Being a picky eater has become somewhat of a staple in American childhoods, with up to an astonishing 50% of children nationwide being reported as picky eaters by their parents or caregivers. It can be frustrating to have to deal with fussy eating, especially when your kids say they want macaroni and cheese or chicken nuggets for the third time that week.
To understand the best ways to combat picky eating, we consulted Leah Roethel, a mom and registered dietitian who currently works at the Fargo VA and specializes in many types of nutrition therapy. Leah was recently a guest on our podcast and gave us the inside scoop on dealing with even the pickiest of eaters.
Variety is Key
One of the top pieces of advice that Leah gave is to offer a wide variety of foods to your children. By exposing your kids to a large variety of food on their plates, they are more likely to eat different things, even if it's just little bits at a time. Any progress is good progress! Remember, they eat 0% of what is on the plate, so simple exposure can make a world of difference.
While putting foods on the plate that your kids might not eat at first can seem like a waste, remember that you don’t have to create completely new meals every time! Introduce new foods with things that your child is comfortable with and likes to eat. Cooking a meal that you know your little one really likes and adding something that you are trying to expose them to can create a non-stressful eating environment and take away any potential pressure on your child to eat that new piece of food. If you're worried about the time factor, try weekly meal prepping!
Include Kids in the Cooking Process
Make your kiddo a chef! One thing Leah has tried that she finds very important and helpful is to have her children help her cook meals with her. When kids are included in the process of cooking a meal, as Leah says, “they actually then have pride and are more likely to actually try the food.” The cooking process is slowed down, but it can be fun for your child to be able to explore the kitchen and make something they are proud of.

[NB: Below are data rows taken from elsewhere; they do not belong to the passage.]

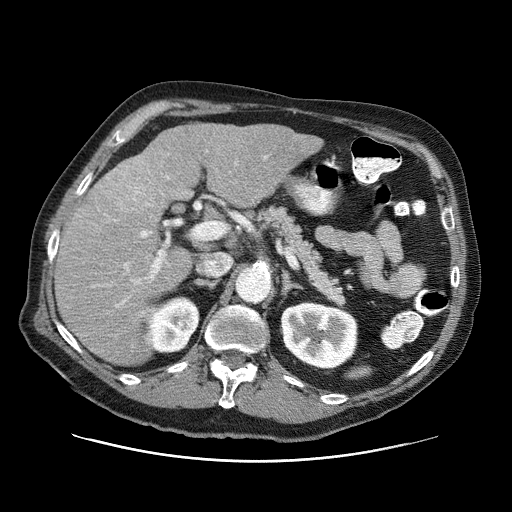
Contrast-enhanced abdominal CT (liver protocol), one axial slice; position 39 of 87 along the scan axis; reconstruction kernel STANDARD; 120 kVp; one of 3 acquisitions stored at this slice position; soft-tissue window (W 400 / L 40 HU); 2.5 mm slice thickness; 512 × 512 image matrix, field of view 400 × 400 mm. Case-level facts recorded for this patient, not image findings: diagnosis: hepatocellular carcinoma (patient treated with transarterial chemoembolisation; whether this scan precedes or follows treatment is not stated here); TNM stage (as recorded): Stage-IIIA; Child-Pugh class: A; tumour size: 6 cm.
Structures marked on this image (semi-automatically segmented with operator editing):
- liver parenchyma outside the tumour (the mass and vessels are separate outlines, so this box may not span the whole liver): box from (x=54, y=124) to (x=322, y=364) px
- mass: (x=93, y=149)–(x=169, y=218)
- portal vein: (x=93, y=156)–(x=268, y=313)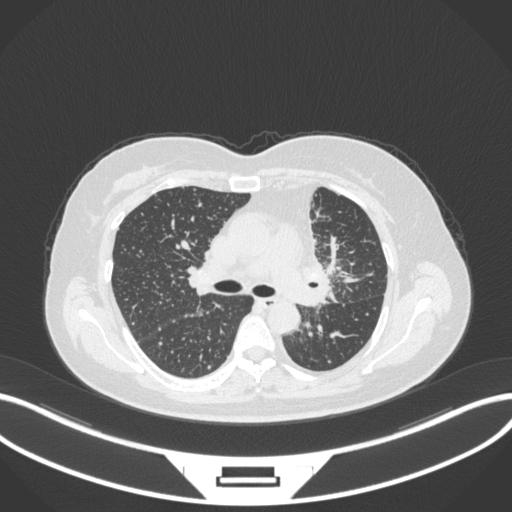
Chest CT, one axial slice. Slice 208 of 348 in the series (ordered by position). Reconstruction kernel B31f. Lung window (W 1500 / L -600 HU). 512 × 512 image matrix, field of view 400 × 400 mm. Patient: female, 49 years. Case-level facts recorded for this patient, not image findings: clinical TNM (as recorded): T1c N0 M1.
Outlined on this slice (bounding box drawn by a radiologist):
- lung tumour (recorded histology: adenocarcinoma): bounding box [x1, y1, x2, y2] px = [287, 251, 337, 314]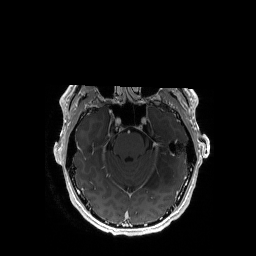
Brain MRI from a brain-tumour surgery series, one axial slice; position 120 of 192 along the scan axis; T1-weighted post-contrast; 1 mm slice thickness; 256 × 256 image matrix, field of view 256 × 256 mm. From the clinical record (not read from this slice): histopathology: Astrocytoma; WHO grade: 3; IDH mutation: yes; tumour location: Left Temporal.
Outlined on this slice (outlined manually by an expert reader):
- tumour: bounding box (x1, y1, x2, y2) in pixels: (147, 117, 177, 189)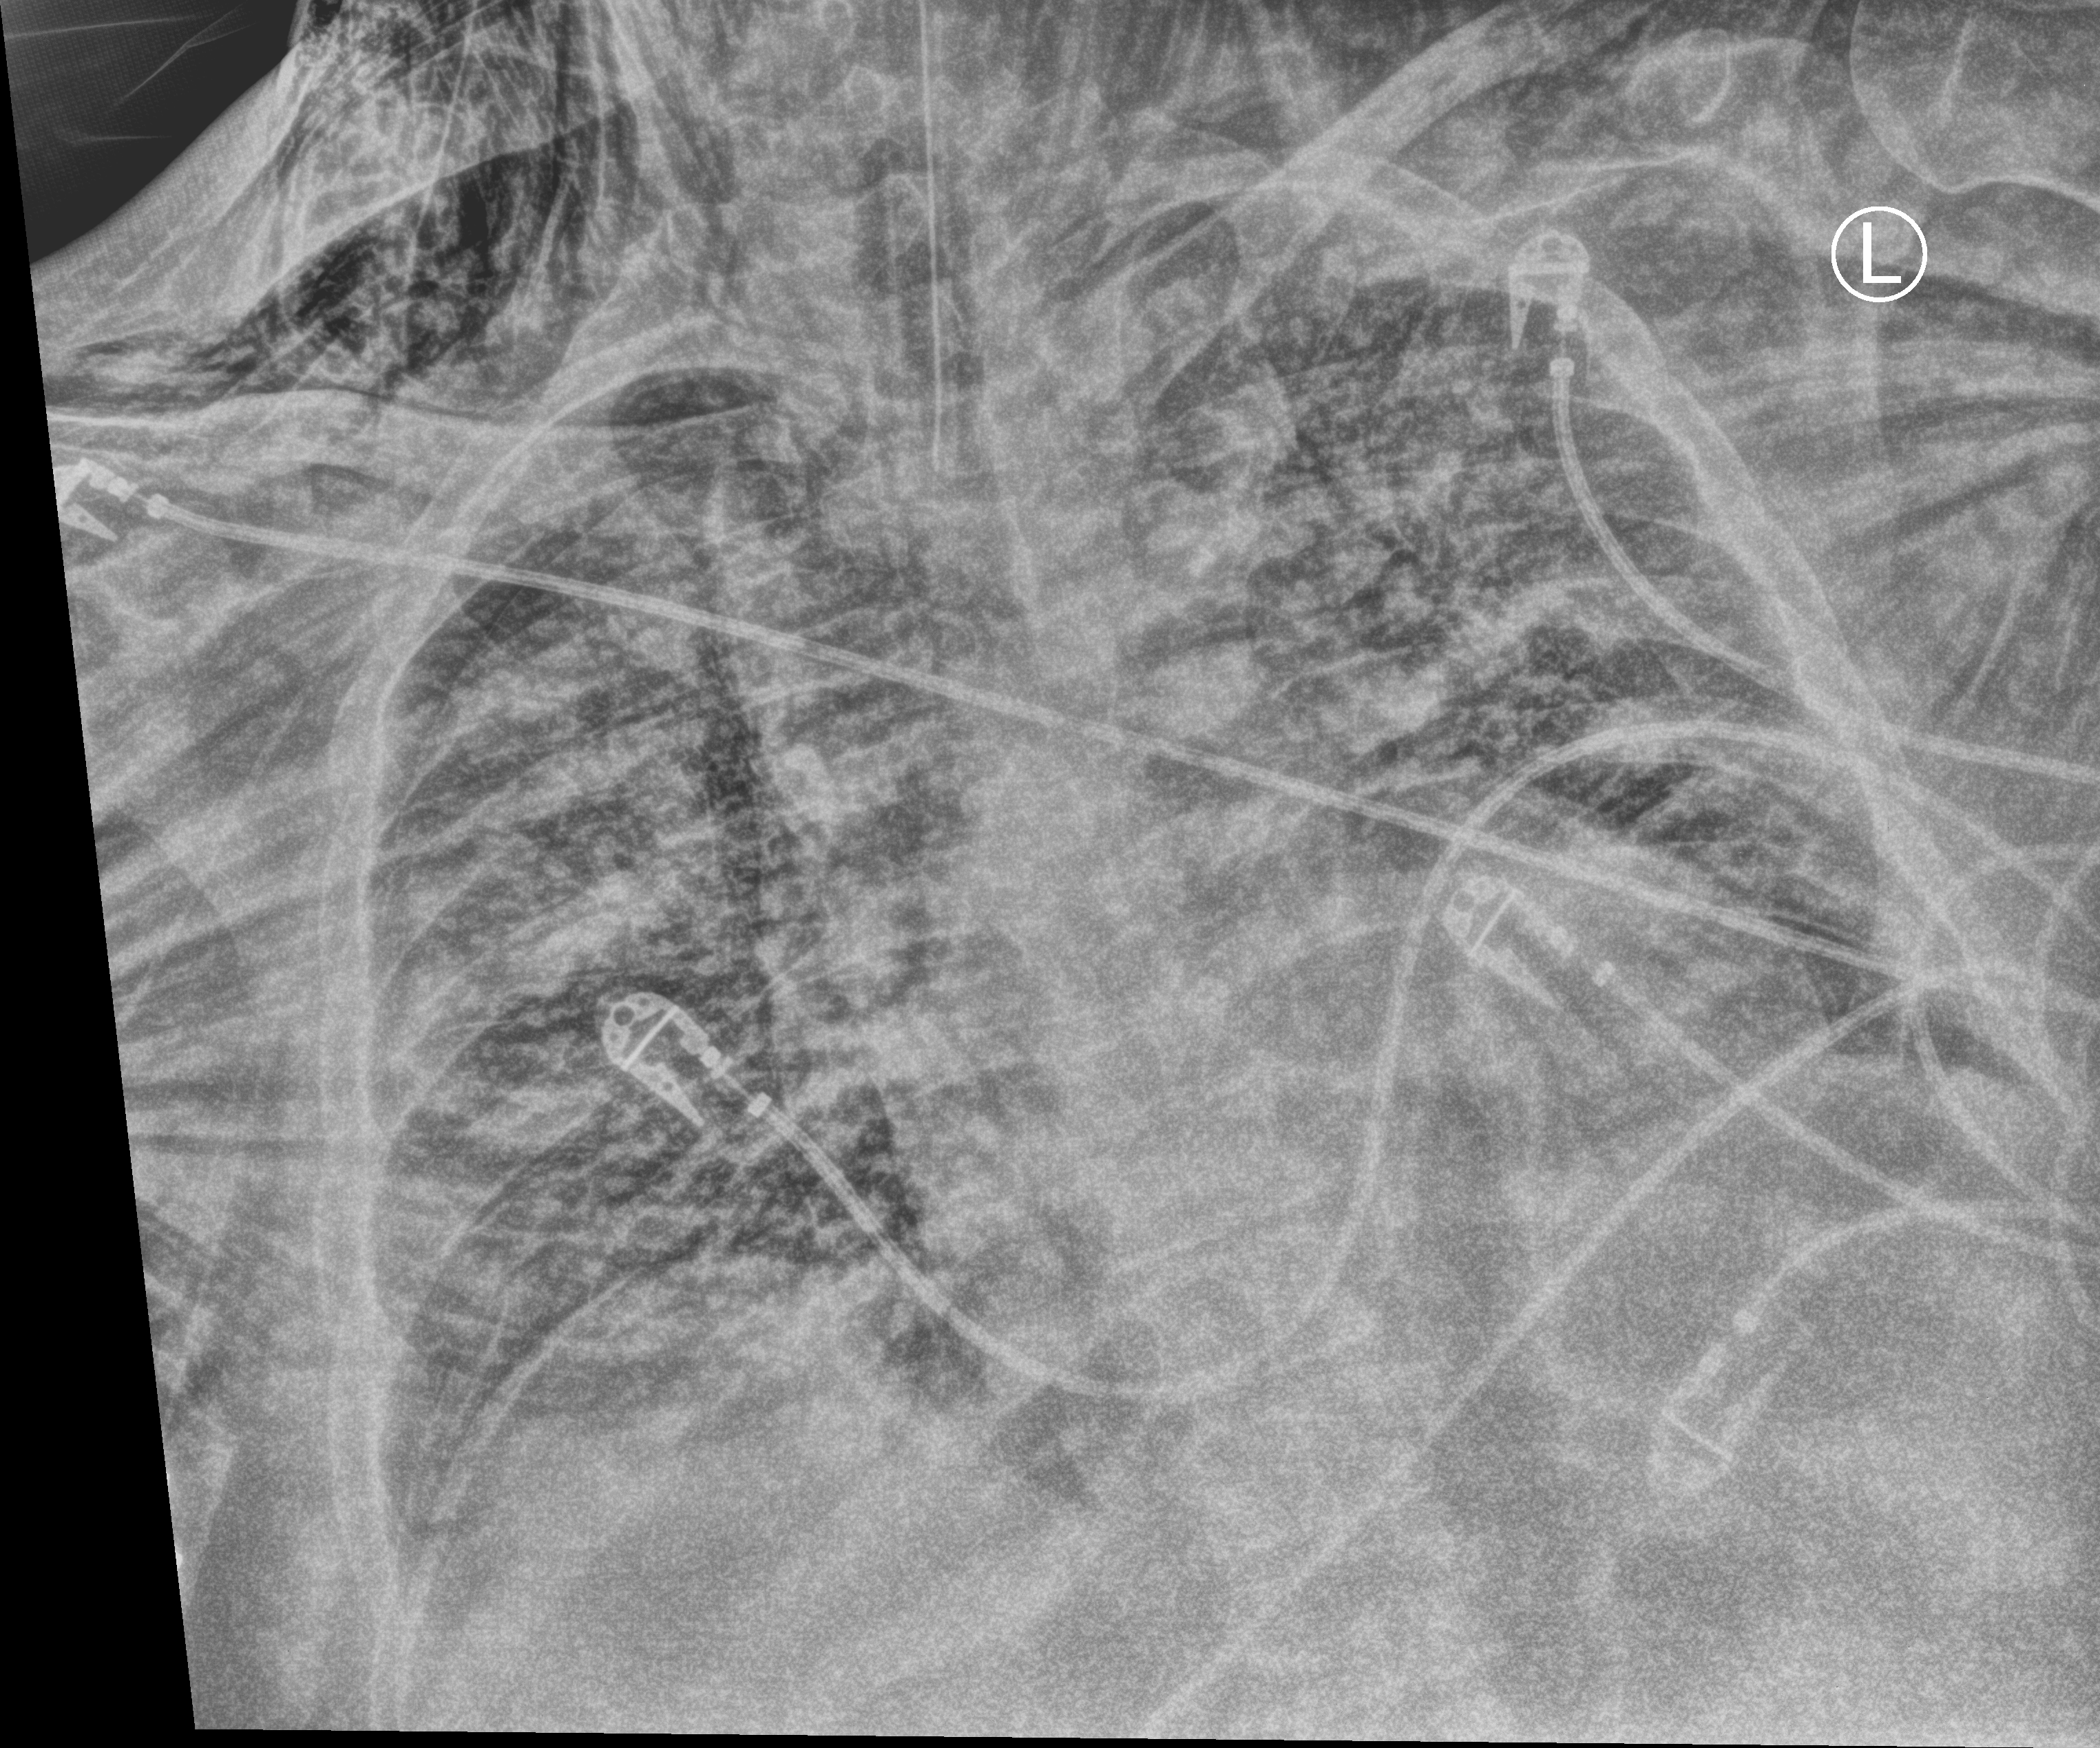
Chest X-ray (portable), anteroposterior (AP) projection. Patient hospitalised with COVID-19, aged 18–59 years.
Hospital-stay facts (about this admission, not read from this image; timing relative to this image not recorded): admitted to intensive care during this hospital stay: yes; mechanically ventilated during this hospital stay: yes; COPD (admission record): no.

Also, letting your kids occasionally pick what to have for dinner can be another way for them to feel important and in charge of what they are eating. Whenever Leah’s own kids pick what to eat, like pizza or tacos (two personal favorites of theirs!), it can be fun for them to be able to add their own things to what they are eating to bring involvement into the meal.
Make Mealtime Fun!
Another big point that Leah stresses is that you never want to pressure your child into eating something that they don’t want to or create a stressful environment for them. You should keep exposing them to foods until they actually want to try them out. This is why it’s important to keep meals fun for them! Use food stamps and cutters to make things into fun shapes or even make faces with the meal. Simple things like toothpicks stuck in pieces of food can also keep things fresh. Keeping things new and creative can foster a fun eating experience that won’t create pressure on the kids.
It’s also important to note that if you ever have serious concerns about nutrient deficiency in your child or if they aren’t meeting their growth milestones, reach out to your child’s doctor for guidance. With these tips, picky eating will be a thing of the past!